▶ **What to produce**:
A complete answer includes every line below with the word "middle".

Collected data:
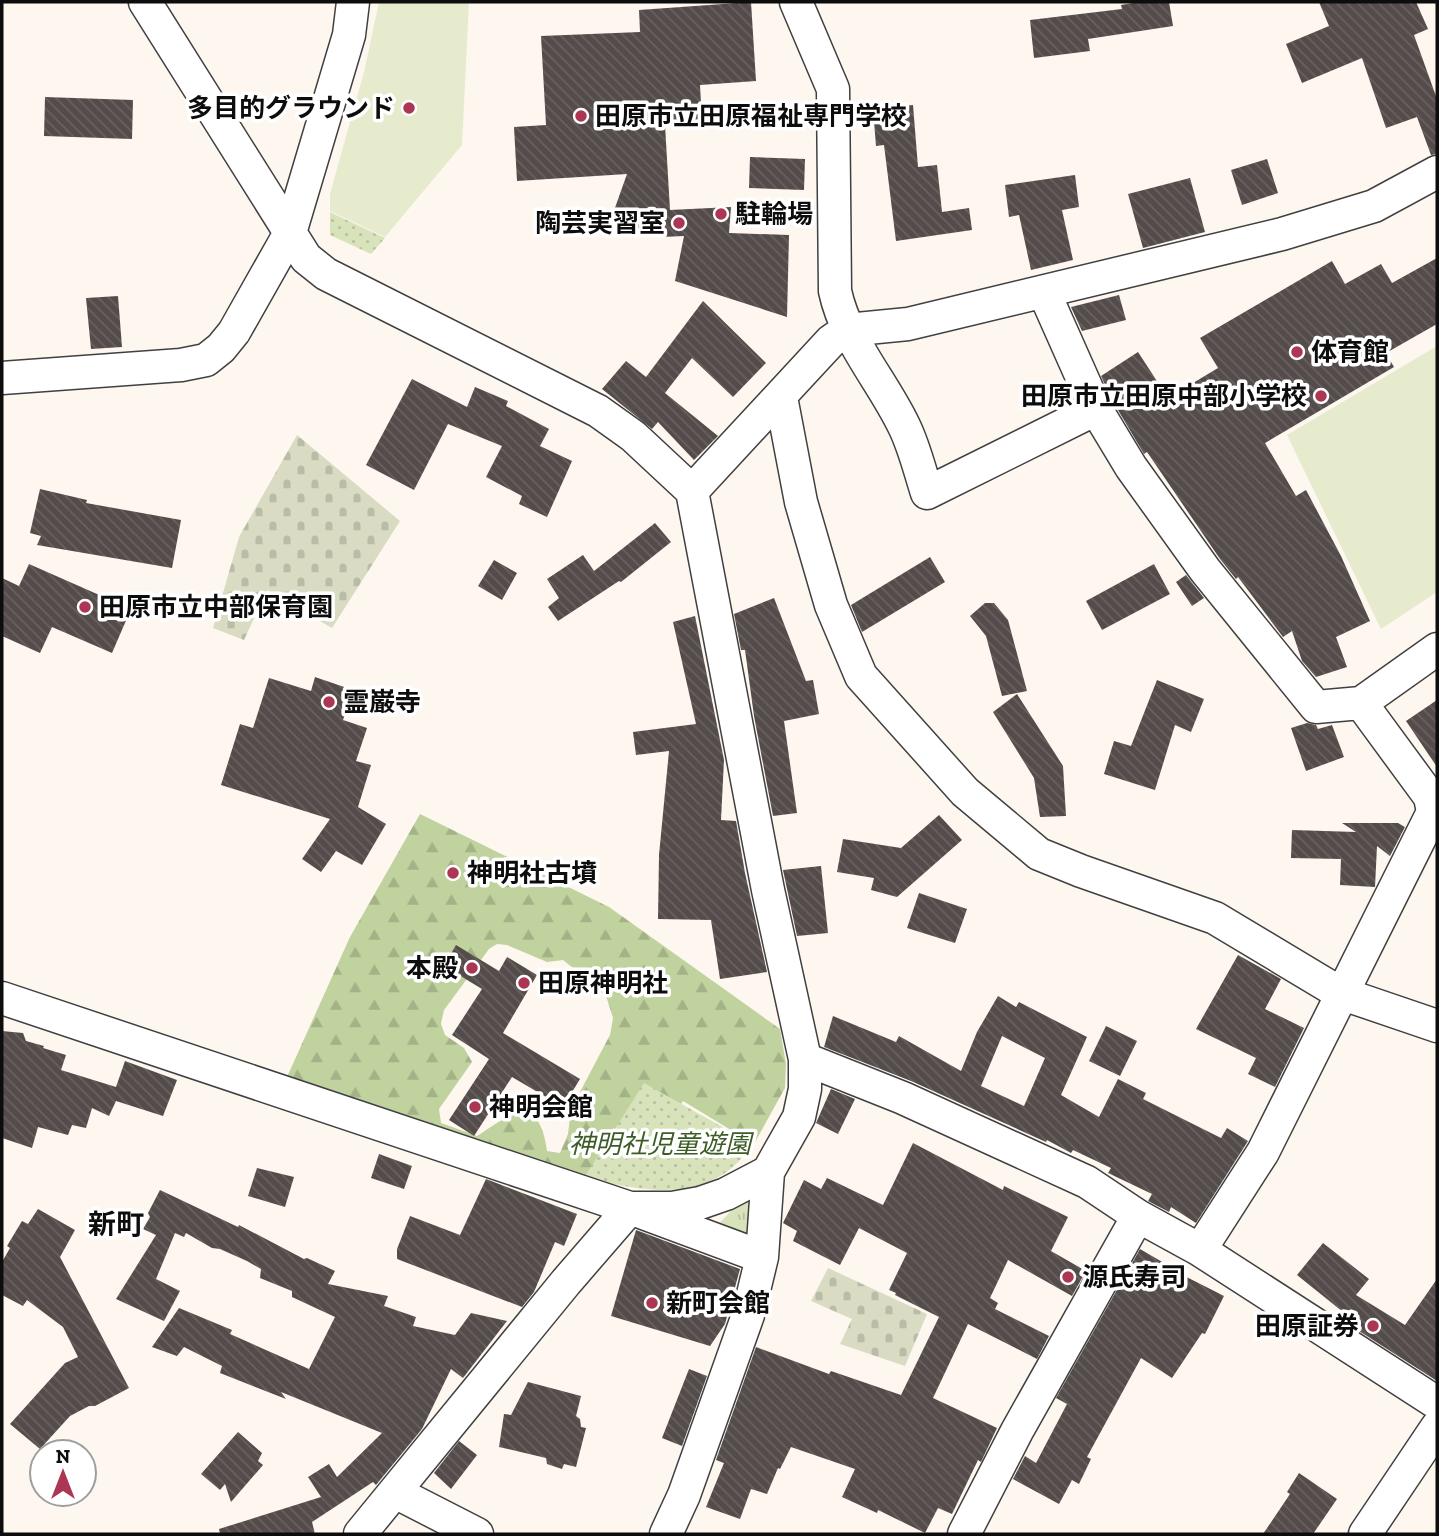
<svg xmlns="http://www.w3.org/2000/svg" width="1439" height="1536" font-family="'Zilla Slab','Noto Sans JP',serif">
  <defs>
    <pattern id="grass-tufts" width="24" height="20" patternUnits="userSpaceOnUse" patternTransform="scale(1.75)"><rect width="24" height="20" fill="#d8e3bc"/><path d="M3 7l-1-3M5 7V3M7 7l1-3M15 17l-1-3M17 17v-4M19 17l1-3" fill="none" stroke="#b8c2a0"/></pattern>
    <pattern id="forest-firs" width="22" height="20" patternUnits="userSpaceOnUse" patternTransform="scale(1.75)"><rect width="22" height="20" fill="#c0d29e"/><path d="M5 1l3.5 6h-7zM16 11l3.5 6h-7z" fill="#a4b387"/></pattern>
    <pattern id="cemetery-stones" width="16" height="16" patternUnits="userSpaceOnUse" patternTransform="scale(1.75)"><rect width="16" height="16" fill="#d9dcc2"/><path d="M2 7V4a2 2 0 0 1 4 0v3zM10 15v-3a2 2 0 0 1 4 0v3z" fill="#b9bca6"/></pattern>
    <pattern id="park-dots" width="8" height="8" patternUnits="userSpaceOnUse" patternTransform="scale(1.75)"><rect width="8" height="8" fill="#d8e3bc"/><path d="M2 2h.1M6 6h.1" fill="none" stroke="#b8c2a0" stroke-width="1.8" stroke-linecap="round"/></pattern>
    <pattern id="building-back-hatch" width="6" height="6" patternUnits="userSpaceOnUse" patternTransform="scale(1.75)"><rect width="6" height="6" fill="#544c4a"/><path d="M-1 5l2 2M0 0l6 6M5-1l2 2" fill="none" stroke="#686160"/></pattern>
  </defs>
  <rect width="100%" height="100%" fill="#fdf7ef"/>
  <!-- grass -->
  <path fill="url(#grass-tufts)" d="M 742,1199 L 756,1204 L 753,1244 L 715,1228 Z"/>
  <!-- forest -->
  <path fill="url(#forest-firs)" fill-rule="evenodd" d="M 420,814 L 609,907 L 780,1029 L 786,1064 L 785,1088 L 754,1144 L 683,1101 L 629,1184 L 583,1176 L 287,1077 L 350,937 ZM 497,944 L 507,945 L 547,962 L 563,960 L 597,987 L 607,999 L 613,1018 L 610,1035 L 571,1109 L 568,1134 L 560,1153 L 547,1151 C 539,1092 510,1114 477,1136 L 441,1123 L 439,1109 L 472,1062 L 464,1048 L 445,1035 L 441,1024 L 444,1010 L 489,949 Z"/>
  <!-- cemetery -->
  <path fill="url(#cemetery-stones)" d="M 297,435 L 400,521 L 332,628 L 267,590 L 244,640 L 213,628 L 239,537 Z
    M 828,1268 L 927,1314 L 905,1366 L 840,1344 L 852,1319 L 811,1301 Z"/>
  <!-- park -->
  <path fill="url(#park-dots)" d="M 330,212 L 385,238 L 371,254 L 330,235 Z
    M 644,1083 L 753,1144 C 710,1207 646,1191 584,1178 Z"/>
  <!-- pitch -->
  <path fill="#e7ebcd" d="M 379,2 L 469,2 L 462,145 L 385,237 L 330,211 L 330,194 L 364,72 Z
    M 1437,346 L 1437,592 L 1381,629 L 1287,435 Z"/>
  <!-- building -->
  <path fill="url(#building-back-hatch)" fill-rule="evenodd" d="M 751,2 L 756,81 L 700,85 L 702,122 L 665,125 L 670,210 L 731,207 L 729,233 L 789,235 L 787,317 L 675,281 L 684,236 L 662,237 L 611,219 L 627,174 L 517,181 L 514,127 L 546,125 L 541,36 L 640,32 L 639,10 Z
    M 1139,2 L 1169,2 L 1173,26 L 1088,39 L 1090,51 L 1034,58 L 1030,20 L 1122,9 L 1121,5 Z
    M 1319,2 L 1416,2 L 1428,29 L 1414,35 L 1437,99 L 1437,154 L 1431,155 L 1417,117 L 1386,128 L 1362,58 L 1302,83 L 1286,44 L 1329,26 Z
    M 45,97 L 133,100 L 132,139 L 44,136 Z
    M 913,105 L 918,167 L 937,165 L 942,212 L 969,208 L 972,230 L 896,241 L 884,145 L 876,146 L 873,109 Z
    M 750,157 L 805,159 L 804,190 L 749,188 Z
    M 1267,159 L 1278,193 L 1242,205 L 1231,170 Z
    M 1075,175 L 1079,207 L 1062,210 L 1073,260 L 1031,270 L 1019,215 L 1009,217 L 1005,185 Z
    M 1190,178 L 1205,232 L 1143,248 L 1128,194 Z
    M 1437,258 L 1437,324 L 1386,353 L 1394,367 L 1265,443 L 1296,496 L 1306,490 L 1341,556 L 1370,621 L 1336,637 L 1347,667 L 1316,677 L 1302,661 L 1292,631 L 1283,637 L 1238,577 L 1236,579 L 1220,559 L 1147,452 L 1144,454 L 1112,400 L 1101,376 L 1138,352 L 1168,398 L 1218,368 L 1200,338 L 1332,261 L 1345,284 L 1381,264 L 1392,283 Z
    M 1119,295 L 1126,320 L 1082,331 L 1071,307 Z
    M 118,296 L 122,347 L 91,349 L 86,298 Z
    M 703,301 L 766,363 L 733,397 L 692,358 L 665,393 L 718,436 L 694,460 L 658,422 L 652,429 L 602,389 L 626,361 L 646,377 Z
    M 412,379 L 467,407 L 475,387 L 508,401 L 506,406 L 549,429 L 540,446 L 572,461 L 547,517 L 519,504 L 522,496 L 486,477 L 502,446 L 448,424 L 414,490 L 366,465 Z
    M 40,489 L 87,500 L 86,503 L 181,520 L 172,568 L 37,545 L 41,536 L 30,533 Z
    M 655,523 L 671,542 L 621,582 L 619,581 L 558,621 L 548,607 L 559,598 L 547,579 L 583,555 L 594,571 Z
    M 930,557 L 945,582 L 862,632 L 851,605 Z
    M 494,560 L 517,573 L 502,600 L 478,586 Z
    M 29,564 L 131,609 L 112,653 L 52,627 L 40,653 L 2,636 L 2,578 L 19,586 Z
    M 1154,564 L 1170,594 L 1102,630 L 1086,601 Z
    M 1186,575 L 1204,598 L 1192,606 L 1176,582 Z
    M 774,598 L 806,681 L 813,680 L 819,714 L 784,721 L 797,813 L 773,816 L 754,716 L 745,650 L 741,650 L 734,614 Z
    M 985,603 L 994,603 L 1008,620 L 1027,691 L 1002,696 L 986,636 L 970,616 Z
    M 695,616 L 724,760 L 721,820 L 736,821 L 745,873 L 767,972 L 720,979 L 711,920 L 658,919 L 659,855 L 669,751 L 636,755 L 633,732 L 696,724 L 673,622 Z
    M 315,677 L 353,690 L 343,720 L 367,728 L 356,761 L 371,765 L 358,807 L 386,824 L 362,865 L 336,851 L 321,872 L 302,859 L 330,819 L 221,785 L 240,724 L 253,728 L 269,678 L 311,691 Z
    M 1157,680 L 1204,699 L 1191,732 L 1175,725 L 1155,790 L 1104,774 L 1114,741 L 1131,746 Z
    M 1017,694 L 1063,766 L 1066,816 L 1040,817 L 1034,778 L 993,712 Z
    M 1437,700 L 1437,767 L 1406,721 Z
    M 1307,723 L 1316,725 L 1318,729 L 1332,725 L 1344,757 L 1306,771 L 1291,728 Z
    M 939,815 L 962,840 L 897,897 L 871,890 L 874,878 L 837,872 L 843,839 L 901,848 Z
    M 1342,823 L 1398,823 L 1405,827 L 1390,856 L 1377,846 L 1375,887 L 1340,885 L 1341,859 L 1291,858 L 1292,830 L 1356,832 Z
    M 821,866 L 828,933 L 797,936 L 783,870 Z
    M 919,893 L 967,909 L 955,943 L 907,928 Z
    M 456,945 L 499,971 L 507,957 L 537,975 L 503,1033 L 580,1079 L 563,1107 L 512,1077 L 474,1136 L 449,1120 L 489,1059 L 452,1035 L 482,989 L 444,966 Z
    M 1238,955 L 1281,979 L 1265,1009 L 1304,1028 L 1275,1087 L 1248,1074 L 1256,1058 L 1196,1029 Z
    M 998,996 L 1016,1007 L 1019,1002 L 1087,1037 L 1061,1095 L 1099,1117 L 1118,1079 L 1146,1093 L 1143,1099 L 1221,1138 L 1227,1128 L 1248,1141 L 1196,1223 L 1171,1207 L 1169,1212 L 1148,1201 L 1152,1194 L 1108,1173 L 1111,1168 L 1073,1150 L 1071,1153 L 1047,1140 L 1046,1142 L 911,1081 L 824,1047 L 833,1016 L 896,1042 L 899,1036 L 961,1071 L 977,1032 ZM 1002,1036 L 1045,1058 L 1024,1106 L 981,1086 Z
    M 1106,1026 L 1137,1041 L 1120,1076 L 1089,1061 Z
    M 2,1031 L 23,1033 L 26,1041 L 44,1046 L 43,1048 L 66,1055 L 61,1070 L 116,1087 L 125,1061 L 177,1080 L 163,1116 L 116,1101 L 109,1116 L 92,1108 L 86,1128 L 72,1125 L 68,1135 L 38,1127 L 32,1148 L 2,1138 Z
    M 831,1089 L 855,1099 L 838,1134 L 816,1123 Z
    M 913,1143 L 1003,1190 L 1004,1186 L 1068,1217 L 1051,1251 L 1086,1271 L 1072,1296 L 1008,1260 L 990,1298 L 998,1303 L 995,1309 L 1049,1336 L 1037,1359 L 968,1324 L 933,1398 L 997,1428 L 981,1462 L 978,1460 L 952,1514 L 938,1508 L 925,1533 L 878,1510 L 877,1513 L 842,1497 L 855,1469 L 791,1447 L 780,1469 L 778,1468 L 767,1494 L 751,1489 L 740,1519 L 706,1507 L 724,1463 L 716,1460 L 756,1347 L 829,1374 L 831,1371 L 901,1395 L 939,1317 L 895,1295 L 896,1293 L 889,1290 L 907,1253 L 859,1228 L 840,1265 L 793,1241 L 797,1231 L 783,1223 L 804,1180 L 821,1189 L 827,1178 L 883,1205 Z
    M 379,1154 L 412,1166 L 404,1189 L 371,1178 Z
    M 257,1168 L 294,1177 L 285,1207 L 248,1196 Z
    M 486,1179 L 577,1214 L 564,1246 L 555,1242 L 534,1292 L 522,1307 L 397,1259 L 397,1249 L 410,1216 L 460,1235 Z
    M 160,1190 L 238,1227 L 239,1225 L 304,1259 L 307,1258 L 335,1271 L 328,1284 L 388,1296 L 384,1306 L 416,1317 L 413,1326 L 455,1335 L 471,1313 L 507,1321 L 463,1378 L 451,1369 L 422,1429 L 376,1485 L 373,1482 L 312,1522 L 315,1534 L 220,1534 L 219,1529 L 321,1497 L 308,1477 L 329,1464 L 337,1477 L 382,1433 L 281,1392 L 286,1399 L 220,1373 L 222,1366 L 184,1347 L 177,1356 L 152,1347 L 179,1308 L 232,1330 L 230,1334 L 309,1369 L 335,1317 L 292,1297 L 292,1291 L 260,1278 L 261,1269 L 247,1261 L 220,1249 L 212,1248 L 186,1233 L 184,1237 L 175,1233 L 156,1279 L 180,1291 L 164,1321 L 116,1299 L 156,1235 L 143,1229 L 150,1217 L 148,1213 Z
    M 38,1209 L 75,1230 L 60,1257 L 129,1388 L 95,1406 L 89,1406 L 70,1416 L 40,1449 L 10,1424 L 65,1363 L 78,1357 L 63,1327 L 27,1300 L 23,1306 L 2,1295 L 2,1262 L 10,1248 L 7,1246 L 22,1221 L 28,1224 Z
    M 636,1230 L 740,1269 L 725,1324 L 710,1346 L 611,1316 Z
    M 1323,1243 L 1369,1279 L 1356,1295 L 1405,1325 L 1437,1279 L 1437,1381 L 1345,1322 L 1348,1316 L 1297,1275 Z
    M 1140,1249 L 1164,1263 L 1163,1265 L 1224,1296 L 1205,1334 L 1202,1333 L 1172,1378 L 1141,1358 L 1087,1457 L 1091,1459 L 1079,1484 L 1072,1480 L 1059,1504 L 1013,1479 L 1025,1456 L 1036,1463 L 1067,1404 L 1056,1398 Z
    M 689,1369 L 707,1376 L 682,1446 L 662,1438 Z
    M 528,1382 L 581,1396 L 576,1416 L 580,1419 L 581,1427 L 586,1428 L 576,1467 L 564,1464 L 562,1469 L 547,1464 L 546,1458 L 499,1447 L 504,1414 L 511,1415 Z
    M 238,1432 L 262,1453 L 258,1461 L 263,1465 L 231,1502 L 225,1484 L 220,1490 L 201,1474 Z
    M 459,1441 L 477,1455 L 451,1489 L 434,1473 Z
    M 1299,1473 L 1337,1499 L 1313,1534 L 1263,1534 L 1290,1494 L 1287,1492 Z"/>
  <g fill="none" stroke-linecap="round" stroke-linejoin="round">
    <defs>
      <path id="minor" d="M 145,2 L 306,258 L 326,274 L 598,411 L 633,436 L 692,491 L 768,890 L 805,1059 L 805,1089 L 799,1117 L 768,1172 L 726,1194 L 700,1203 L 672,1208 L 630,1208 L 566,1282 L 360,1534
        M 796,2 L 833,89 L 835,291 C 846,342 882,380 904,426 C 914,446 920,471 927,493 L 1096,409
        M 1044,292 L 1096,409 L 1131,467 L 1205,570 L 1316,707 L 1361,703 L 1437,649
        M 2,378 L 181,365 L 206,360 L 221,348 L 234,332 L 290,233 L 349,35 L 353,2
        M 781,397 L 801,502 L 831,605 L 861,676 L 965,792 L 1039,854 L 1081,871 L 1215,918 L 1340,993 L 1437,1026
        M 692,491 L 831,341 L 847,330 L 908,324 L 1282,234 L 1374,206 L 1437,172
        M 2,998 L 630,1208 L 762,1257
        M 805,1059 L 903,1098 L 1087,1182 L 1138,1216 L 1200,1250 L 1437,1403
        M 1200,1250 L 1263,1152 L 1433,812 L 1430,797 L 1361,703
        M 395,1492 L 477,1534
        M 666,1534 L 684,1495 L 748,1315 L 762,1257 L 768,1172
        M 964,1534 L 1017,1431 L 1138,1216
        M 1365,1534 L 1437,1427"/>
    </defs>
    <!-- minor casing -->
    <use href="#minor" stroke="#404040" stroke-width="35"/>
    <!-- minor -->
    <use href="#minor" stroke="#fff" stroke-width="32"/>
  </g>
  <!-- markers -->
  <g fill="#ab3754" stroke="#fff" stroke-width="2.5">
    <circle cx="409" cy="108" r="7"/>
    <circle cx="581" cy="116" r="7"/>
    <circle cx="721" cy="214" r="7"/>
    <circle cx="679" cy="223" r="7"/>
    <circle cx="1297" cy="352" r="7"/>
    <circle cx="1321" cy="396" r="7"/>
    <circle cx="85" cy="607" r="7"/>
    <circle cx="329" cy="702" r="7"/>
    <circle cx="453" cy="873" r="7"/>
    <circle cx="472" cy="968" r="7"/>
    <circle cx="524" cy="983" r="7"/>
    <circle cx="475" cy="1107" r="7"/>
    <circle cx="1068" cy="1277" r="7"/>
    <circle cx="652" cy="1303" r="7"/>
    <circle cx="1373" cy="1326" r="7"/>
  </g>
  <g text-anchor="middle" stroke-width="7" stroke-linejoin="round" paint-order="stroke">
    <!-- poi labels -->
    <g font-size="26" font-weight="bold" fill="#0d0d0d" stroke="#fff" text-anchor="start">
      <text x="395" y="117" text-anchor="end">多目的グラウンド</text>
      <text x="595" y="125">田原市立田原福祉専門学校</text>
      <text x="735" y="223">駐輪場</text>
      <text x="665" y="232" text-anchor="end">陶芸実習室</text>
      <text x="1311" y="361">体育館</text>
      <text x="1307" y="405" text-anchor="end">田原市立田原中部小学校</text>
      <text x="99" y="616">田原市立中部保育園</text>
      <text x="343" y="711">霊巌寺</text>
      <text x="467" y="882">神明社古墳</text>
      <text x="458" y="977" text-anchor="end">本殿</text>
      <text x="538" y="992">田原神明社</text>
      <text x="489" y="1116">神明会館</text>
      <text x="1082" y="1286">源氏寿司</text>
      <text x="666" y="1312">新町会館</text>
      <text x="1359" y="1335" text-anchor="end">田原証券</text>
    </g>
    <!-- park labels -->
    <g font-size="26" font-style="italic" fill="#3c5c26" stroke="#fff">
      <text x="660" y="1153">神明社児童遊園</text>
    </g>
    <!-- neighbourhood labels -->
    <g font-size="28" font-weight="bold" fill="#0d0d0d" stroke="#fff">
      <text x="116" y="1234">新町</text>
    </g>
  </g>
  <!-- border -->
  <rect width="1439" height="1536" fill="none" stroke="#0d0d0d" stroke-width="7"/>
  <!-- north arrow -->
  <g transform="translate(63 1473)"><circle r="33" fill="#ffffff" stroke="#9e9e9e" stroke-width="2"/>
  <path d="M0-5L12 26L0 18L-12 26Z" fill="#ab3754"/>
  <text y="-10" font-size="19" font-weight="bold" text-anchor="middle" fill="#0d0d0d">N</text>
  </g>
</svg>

▶ **Answer to this task**:
  <g text-anchor="middle" stroke-width="7" stroke-linejoin="round" paint-order="stroke">
  <text y="-10" font-size="19" font-weight="bold" text-anchor="middle" fill="#0d0d0d">N</text>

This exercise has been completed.